Resource Sufficiency
We believe that our cash and cash equivalents on hand, our expected cash flows generated from operating activities and borrowings available under our TD Bank Credit Facility will provide sufficient resources to meet our working capital needs, finance our capital expenditures and dividend payments and meet our liquidity requirements through at least the next twelve months.

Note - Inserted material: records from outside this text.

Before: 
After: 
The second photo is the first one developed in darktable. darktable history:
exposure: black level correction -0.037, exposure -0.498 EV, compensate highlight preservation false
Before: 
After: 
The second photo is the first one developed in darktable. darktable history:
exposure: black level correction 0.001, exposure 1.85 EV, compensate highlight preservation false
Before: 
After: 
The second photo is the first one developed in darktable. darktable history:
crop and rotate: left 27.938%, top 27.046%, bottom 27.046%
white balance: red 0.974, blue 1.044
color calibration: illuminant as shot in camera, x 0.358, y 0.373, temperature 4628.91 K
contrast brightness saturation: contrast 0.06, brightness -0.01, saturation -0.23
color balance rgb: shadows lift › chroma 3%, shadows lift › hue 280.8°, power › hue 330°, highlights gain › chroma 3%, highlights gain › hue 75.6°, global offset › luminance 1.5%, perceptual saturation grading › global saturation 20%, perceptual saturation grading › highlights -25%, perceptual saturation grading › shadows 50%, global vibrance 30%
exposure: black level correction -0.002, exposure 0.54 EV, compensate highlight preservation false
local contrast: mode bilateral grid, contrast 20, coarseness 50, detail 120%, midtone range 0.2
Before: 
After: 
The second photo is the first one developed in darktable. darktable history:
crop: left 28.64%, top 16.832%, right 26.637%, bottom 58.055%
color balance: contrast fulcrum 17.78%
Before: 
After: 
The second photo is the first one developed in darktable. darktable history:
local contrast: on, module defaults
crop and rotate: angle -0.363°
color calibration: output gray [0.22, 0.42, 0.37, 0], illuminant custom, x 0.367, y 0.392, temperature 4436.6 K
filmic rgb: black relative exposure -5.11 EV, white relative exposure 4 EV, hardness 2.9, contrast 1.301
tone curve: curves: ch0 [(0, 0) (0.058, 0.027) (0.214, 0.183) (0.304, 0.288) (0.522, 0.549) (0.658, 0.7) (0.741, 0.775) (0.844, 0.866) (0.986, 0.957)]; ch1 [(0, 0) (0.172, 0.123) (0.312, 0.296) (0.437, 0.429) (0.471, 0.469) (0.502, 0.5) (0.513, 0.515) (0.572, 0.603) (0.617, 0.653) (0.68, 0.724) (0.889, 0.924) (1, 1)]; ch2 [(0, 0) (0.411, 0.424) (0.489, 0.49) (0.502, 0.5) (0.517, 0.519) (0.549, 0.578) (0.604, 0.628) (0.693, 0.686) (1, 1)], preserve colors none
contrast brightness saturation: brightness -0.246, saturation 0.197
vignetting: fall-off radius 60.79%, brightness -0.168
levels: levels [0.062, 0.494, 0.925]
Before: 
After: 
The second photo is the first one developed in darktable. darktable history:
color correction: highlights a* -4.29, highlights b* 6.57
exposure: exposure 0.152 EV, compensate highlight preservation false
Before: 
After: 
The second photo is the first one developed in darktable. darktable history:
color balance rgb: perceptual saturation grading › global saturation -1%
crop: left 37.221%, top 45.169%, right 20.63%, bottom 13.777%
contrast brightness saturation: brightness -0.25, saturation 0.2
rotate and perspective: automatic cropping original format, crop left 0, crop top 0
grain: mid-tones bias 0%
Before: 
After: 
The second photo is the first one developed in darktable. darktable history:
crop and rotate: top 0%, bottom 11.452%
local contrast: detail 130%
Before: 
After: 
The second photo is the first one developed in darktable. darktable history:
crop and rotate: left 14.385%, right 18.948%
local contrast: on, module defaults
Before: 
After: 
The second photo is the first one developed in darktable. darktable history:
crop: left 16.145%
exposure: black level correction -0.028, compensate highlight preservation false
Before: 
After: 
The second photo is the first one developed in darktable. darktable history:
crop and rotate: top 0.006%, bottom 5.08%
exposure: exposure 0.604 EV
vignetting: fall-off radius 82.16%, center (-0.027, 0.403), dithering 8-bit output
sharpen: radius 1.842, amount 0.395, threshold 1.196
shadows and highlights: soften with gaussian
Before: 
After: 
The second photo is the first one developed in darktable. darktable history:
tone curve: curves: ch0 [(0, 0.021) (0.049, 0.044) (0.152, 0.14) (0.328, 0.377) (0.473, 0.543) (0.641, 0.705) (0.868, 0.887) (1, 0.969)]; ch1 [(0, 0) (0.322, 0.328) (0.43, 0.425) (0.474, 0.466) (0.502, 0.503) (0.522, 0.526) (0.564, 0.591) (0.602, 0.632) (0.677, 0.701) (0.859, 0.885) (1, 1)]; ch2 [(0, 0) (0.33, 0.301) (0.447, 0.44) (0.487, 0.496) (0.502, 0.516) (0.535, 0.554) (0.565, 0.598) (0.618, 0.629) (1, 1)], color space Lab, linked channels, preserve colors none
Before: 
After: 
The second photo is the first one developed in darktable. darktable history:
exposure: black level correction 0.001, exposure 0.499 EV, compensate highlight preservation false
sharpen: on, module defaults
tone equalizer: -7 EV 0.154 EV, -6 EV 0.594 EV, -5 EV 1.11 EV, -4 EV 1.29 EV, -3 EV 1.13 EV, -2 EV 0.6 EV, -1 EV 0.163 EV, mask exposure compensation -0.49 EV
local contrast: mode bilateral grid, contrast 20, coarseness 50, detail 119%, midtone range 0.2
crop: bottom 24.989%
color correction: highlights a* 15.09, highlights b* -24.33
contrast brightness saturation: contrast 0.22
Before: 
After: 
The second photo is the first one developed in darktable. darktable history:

Contractual Obligations / Off-Balance Sheet Arrangements
The disclosure of payments we have committed to make under our contractual obligations is set forth under the heading "Management's Discussion and Analysis of Financial Condition and Results of Operations—Contractual Obligations" in our Annual Report on Form 10-K for the fiscal year ended December 31, 2016.
On January 3, 2017 we signed the First Amendment to the lease agreement for our facility in Hamden, CT with 2319 Hamden Center I, L.L.C. to extend our lease in Hamden to April 30, 2027.
Other than the items mentioned above, there have been no other material changes in our contractual obligations outside the ordinary course of business since December 31, 2016. We have no material off-balance sheet arrangements as defined in Item 303(a)(4)(ii) of Regulation S-K.